QUEENS — An abandoned rail line, which could become the borough's version of the High Line, has become "a public health hazard" that needs to be fixed, according to an official.

State Sen. Joe Addabbo, who represents Howard Beach, Ozone Park, Woodhaven and Glendale, said he is planning to reach out to several city agencies, including the Department of Citywide Administrative Services and the Mayor’s Office, to repair the derelict Rockaway Beach Rail Line that connected Forest Hills, Rego Park, Richmond Hill and Ozone Park, until it closed in 1962.

Addabbo's main concern is the structural integrity of the overpasses, "including some support beams that are riddled with gaping holes in the center," he said.

The rail line could be converted into a 3.5-mile linear park as part of the proposed QueensWay, which envisions bicycle and pedestrian paths as well as sports facilities and an adventure park.

That proposal faces opposition from several groups that want to reactivate the train service instead.

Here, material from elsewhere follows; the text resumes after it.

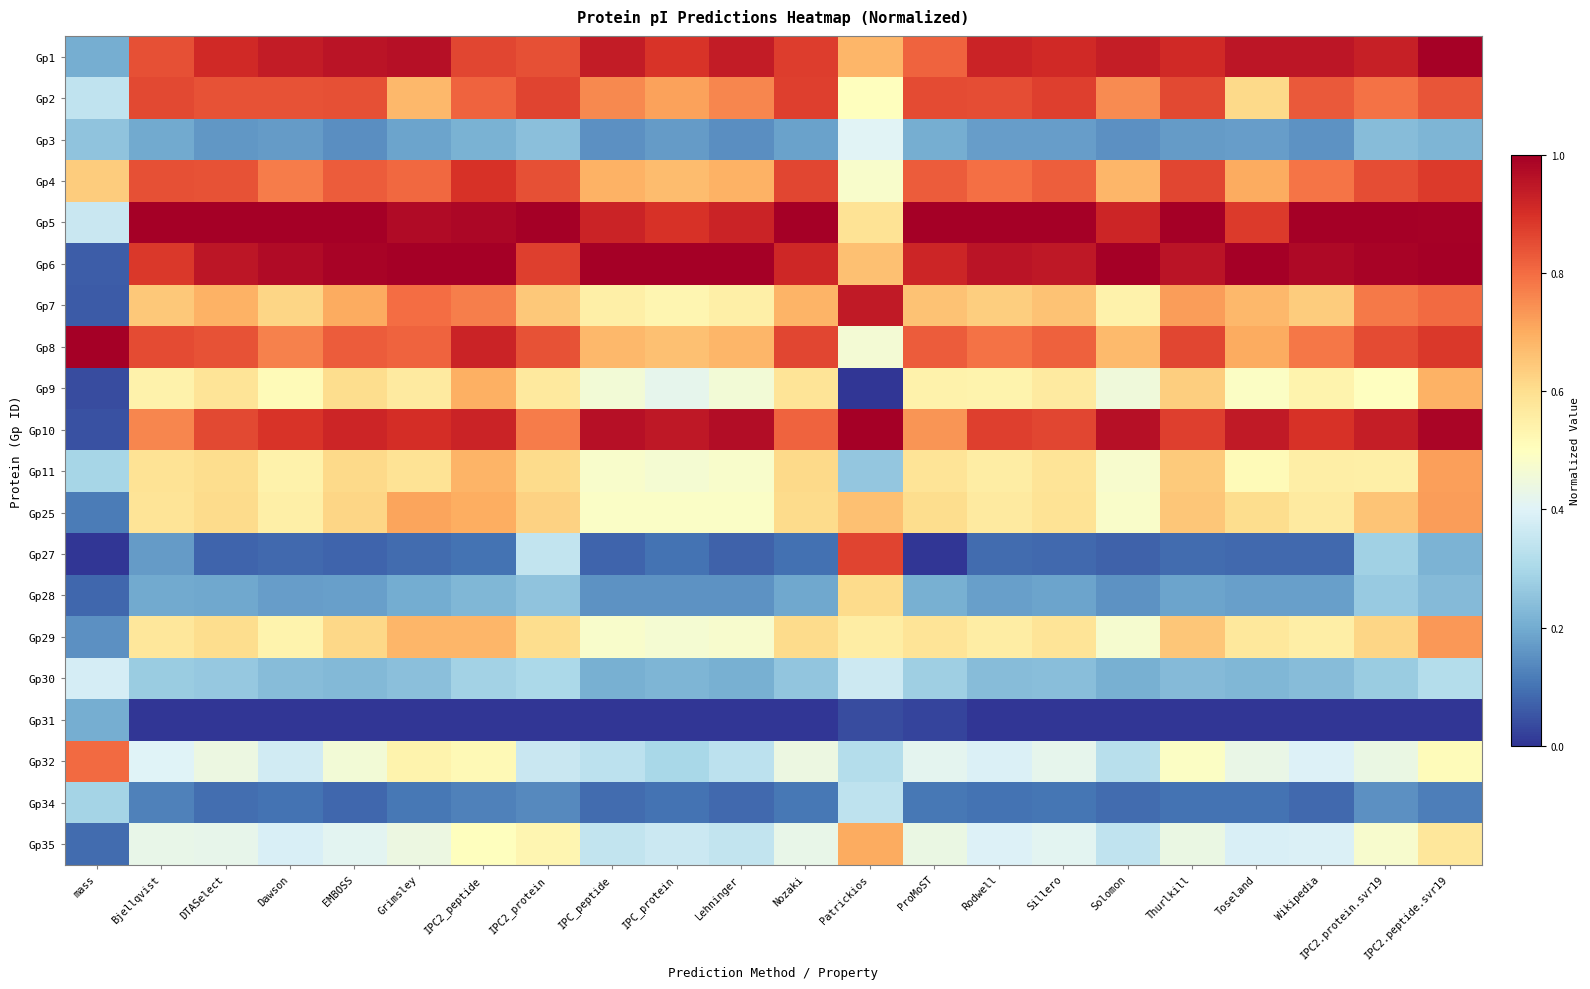

What is the total value across all series at IPC2_protein?

11.3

But the debate over its future use fails to address “the vulnerable and unsafe conditions" of the current defunct line, Addabbo said.

The rust-covered structure, located near the intersection of Yellowstone Boulevard and Alderton Street in Forest Hills, poses an immediate threat to drivers and pedestrians, he said.

“Regardless of what project, if any, might eventually come to fruition at this site, this unused rail and its stanchions still sit in this community right now in an extremely poor condition that could potentially cause serious harm to countless people,” Addabbo said in a statement.

“Before we can talk about turning this rail line into anything at all, it needs to be safe to the public." 

The Long Island Rail Road sold the Rockaway Beach Branch to the city in 1953, and, according to the MTA, "retained no property interest or maintenance obligation of any sort."

Andrea Crawford, a member of Friends of the QueensWay, said that while the “structure couldn’t carry trains, much of it is actually in good shape.”

“Can it carry modern equipment? No. But in terms of being sound to carry maintenance and people? Yes,” said Crawford, adding that "whatever needs to be structurally restored, will be" repaired once the project moves forward. 

It would cost about $120 million to build the QueensWay, according to a feasibility study, which was released last year. 

The Trust for Public Land has been raising funds for the project.